Task brief — Every record below must be written out exactly. Leave out the pictures.
┌──
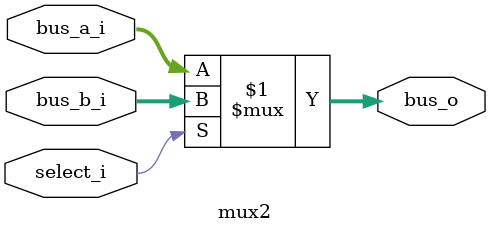
<source format=sv>
/* 
 *
 *
 * @file  mux2.sv
 * @autor Luis Arturo Mora Granados
 * @date  14/09/2018
 * @src   Based on code found in Harris, D., & Harris, S. 
 *        Digital design and computer architecture. Elsevier. 2012.
 */

module mux2 #(BITS = 3)
(
	 input logic[BITS-1:0] bus_a_i, bus_b_i,
	 input logic select_i,
	output logic[BITS-1:0] bus_o
);
	assign bus_o = select_i ? bus_b_i : bus_a_i;
endmodule

</source>
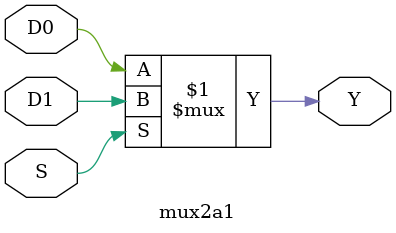
<source format=v>



module mux2a1 (input wire D0,D1,S, output wire Y);

  //operador ternario
  assign Y=(S) ?D1:D0;

    endmodule

</source>
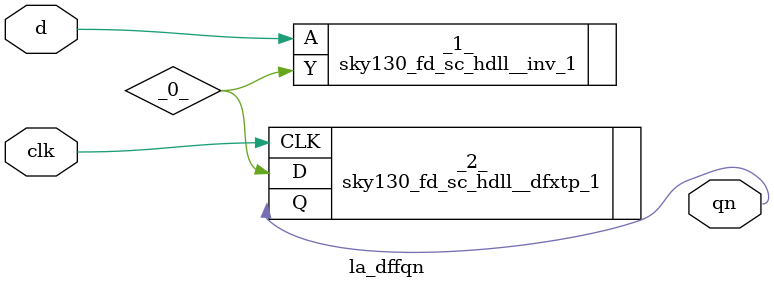
<source format=v>

/* Generated by Yosys 0.37 (git sha1 a5c7f69ed, clang 14.0.0-1ubuntu1.1 -fPIC -Os) */

module la_dffqn(d, clk, qn);
  wire _0_;
  input clk;
  wire clk;
  input d;
  wire d;
  output qn;
  wire qn;
  sky130_fd_sc_hdll__inv_1 _1_ (
    .A(d),
    .Y(_0_)
  );
  sky130_fd_sc_hdll__dfxtp_1 _2_ (
    .CLK(clk),
    .D(_0_),
    .Q(qn)
  );
endmodule

</source>
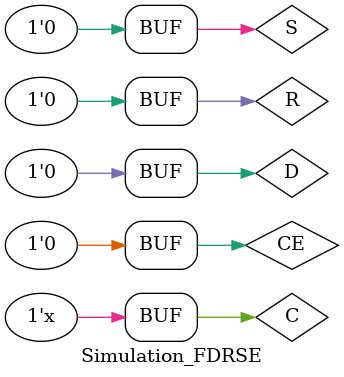
<source format=v>
`timescale 1ns / 1ps


module Simulation_FDRSE;
    reg R, S, CE, D, C;
    wire Q;
    
    FDRSE uut(R, S, CE, D, C, Q);
    
    initial begin
    C = 0;
    
    R = 1;
    S = 0;
    CE = 0;
    D = 0;
    #200;
    R = 0;
    S = 1;
    CE = 0;
    D = 0;
    #200;
    R = 0;
    S = 0;
    CE = 0;
    D = 0;
    #200;
    R = 0;
    S = 0;
    CE = 1;
    D = 0;
    #200;
    R = 0;
    S = 0;
    CE = 1;
    D = 1;
    #200;
    R = 0;
    S = 0;
    CE = 0;
    D = 0;
    
    
    end
    
    
    always begin
    #100 C = ~C; 
    end
    
    
endmodule

</source>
└──
Answer section —
<source format=sv>
/* 
 *
 *
 * @file  mux2.sv
 * @autor Luis Arturo Mora Granados
 * @date  14/09/2018
 * @src   Based on code found in Harris, D., & Harris, S. 
 *        Digital design and computer architecture. Elsevier. 2012.
 */

module mux2 #(BITS = 3)
(
	 input logic[BITS-1:0] bus_a_i, bus_b_i,
	 input logic select_i,
	output logic[BITS-1:0] bus_o
);
	assign bus_o = select_i ? bus_b_i : bus_a_i;
endmodule

</source>
<source format=v>



module mux2a1 (input wire D0,D1,S, output wire Y);

  //operador ternario
  assign Y=(S) ?D1:D0;

    endmodule

</source>
<source format=v>

/* Generated by Yosys 0.37 (git sha1 a5c7f69ed, clang 14.0.0-1ubuntu1.1 -fPIC -Os) */

module la_dffqn(d, clk, qn);
  wire _0_;
  input clk;
  wire clk;
  input d;
  wire d;
  output qn;
  wire qn;
  sky130_fd_sc_hdll__inv_1 _1_ (
    .A(d),
    .Y(_0_)
  );
  sky130_fd_sc_hdll__dfxtp_1 _2_ (
    .CLK(clk),
    .D(_0_),
    .Q(qn)
  );
endmodule

</source>
<source format=v>
`timescale 1ns / 1ps


module Simulation_FDRSE;
    reg R, S, CE, D, C;
    wire Q;
    
    FDRSE uut(R, S, CE, D, C, Q);
    
    initial begin
    C = 0;
    
    R = 1;
    S = 0;
    CE = 0;
    D = 0;
    #200;
    R = 0;
    S = 1;
    CE = 0;
    D = 0;
    #200;
    R = 0;
    S = 0;
    CE = 0;
    D = 0;
    #200;
    R = 0;
    S = 0;
    CE = 1;
    D = 0;
    #200;
    R = 0;
    S = 0;
    CE = 1;
    D = 1;
    #200;
    R = 0;
    S = 0;
    CE = 0;
    D = 0;
    
    
    end
    
    
    always begin
    #100 C = ~C; 
    end
    
    
endmodule

</source>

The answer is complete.